Following is excerpted from my recent Heretic’s Guide to the Bible, a weekly lectionary study. To read more, or to subscribe, CLICK HERE or on the banners above or below.
The pastors I know are some of the most burned out folks you’ll ever meet. They’re overworked, overtired, and it’s really no surprise to me that a significant number of them end up walking away from their calling to ministry in time, if not their faith all together.
One pastor that I know lasted only three years in his final ministerial position. In that time, he lost about forty pounds, along with his faith. When he resigned as pastor, he decided to move to Hawaii and start practicing reiki. Not that there’s anything wrong with this particular style of quasi-mystical massage, but it ain’t exactly downtown Christian church ministry.
Why is this? Aren’t our religious leaders supposed to be the ones who are faithful in spite of, well…everything? Aren’t they the ones who are supposed to help us through our hard times by leaning on their own faith and wisdom? But this is pretty much what is happening to the religious leader portrayed in Ecclesiastes. It wouldn’t surprise e to find out that, just past the end of this book, he took off for Hawaii to do reiki.
But ministers, like most everyone else, fall victim to the same kind of earthly traps as anyone else. They get preoccupied with making the budget, building an endowment, expanding the membership rolls, putting on the perfect worship service. But in the end, people come and go, they are born and die, they find faith and they lose it. Does it all really make a difference?

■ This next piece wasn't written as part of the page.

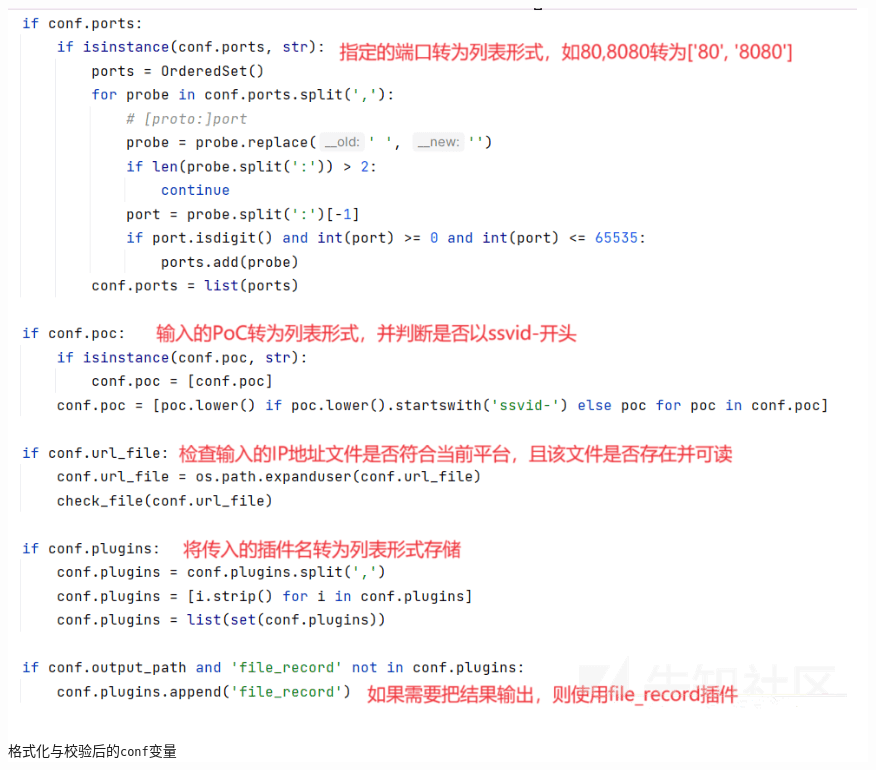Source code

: [![](assets/1704418253-3330e8606942ca66cfd586c3ac8e6906.png)](https://xzfile.aliyuncs.com/media/upload/picture/20240104200238-27e9fd70-aaf9-1.png)

格式化与校验后的`conf`变量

When Amy and I finally decided it was time to leave Pueblo, Colorado, where we plated and nurtured a new church to life for eight years, she was terrified by the prospect that it might wither and die in our absence.
And what if it does? I asked. Does that mean that the experience we had, the moments in which we felt so close to Got we could nearly taste it, were all for nothing? After all, if we measured Jesus’ ministry the way we measure most of ours, he was a total failure. There has to be more to life, it seems. And yet we’re so easily tempted back into the same old ways of thinking and acting, even in the church.